Costa Antonio Carlos, Vergassola Massimo
Laboratoire de Physique de l'Ecole normale supérieure, ENS, Université PSL, CNRS, Sorbonne Université, Université de Paris, F-75005 Paris, France.
bioRxiv. 2023 Oct 23:2023.01.03.522580. doi: 10.1101/2023.01.03.522580.
Animal behavior is shaped by a myriad of mechanisms acting on a wide range of scales. This immense variability hampers quantitative reasoning and renders the identification of universal principles elusive. Through data analysis and theory, we here show that slow non-ergodic drives generally give rise to heavy-tailed statistics in behaving animals. We leverage high-resolution recordings of locomotion to extract a self-consistent reduced order model for an inferred reaction coordinate, bridging from sub-second chaotic dynamics to long-lived stochastic transitions among metastable states.
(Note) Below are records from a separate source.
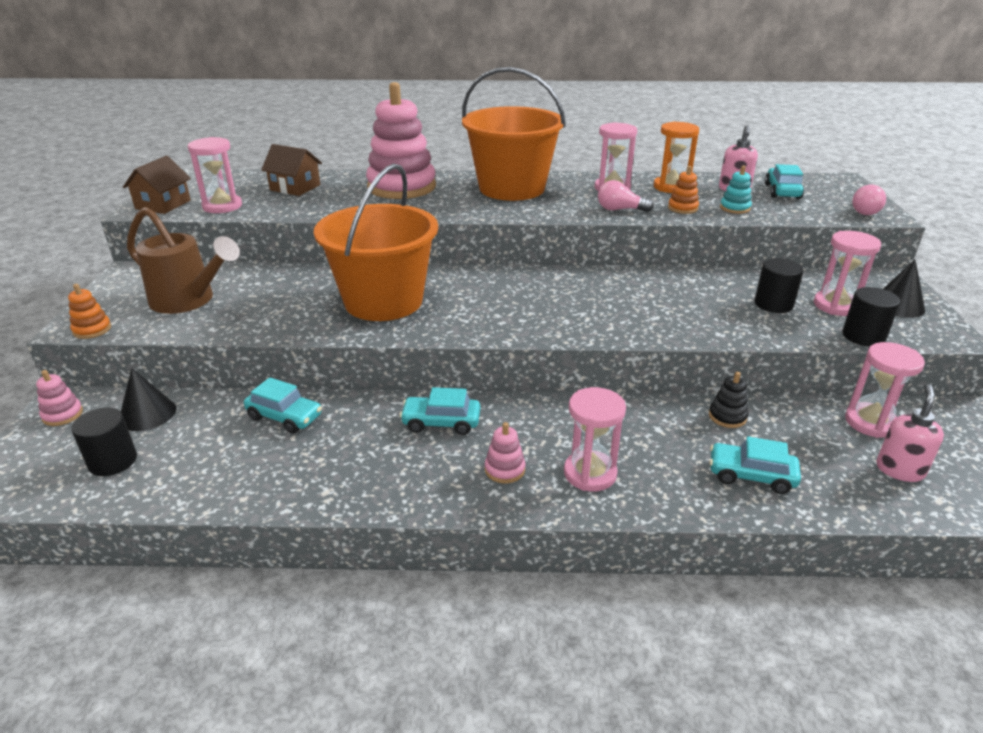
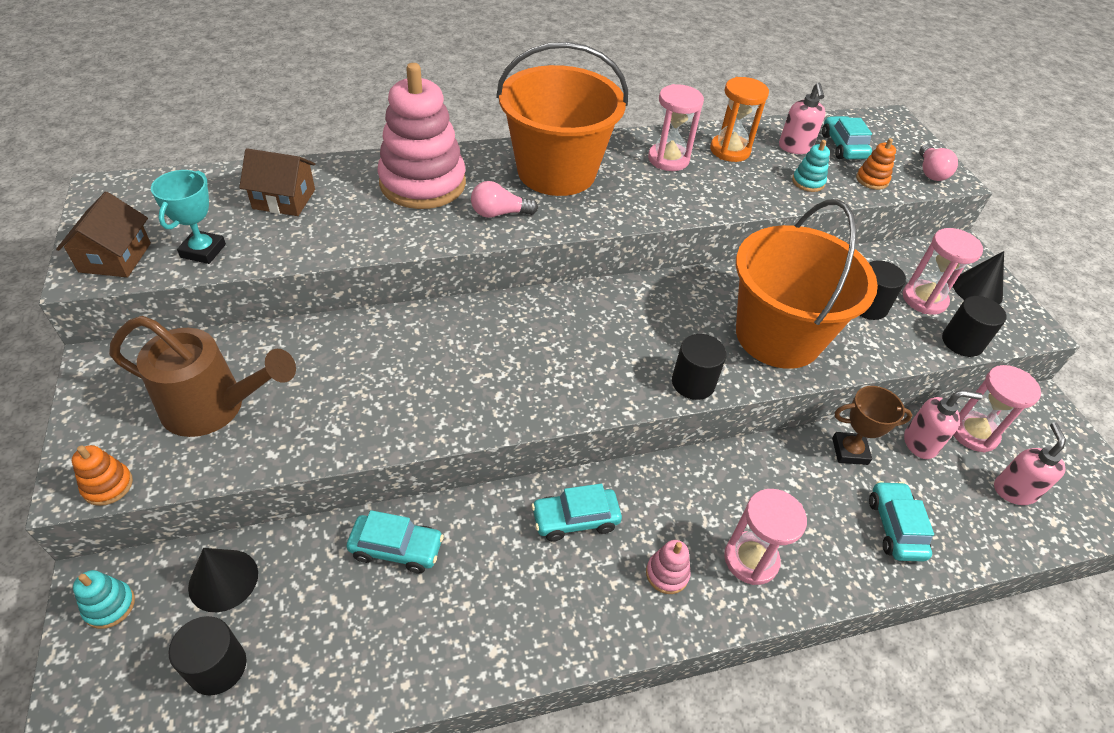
camera: 20 degrees left, 15 degrees up
pink stacking toy [36,370,83,426] -> turquoise stacking toy [73,570,135,629]
pink hourglass [188,137,242,213] -> turquoise trophy [151,170,226,264]
orange bucket [314,163,438,321] -> orange bucket moved to [736,199,878,369]
pink light bulb [598,180,653,212] -> pink light bulb moved to [471,181,538,218]
orange stacking toy [668,166,699,214] -> orange stacking toy moved to [856,138,896,190]
black stacking toy [709,372,748,428] -> brown trophy [832,386,912,465]
turquoise car [710,436,801,494] -> turquoise car turned 90 degrees clockwise [869,481,934,562]
none -> black cylinder [672,334,727,400]
none -> pink soap dispenser [904,390,983,459]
The slow mode dynamics exhibits heavy-tailed first passage time distributions and correlation functions, and we show that such heavy tails can be explained by dynamics on a time-dependent potential landscape. Inspired by these results, we introduce a generic model in which we separate faster mixing modes that evolve on a quasi-stationary potential, from slower non-ergodic modes that drive the potential landscape, and reflect slowly varying internal states. We show that, even for simple potential landscapes, heavy tails emerge when barrier heights fluctuate slowly and strongly enough. In particular, the distribution of first passage times and the correlation function can asymptote to a power law, with related exponents that depend on the strength and nature of the fluctuations. We support our theoretical findings through direct numerical simulations.
动物行为是由作用于广泛尺度的无数机制塑造的。这种巨大的变异性阻碍了定量推理,使得普遍原则的识别变得难以捉摸。通过数据分析和理论,我们在此表明,缓慢的非遍历驱动通常会在行为动物中产生重尾统计。我们利用高分辨率的运动记录来提取一个关于推断反应坐标的自洽降阶模型,从亚秒级的混沌动力学过渡到亚稳态之间的长寿命随机转变。慢模式动力学表现出重尾的首次通过时间分布和相关函数,并且我们表明这种重尾可以由时间依赖势景观上的动力学来解释。受这些结果的启发,我们引入了一个通用模型,在该模型中,我们将在准静态势上演化的较快混合模式与驱动势景观并反映缓慢变化内部状态的较慢非遍历模式分开。我们表明,即使对于简单的势景观,当势垒高度足够缓慢且强烈地波动时,也会出现重尾。特别是,首次通过时间的分布和相关函数可以渐近于幂律分布,相关指数取决于波动的强度和性质。我们通过直接数值模拟来支持我们的理论发现。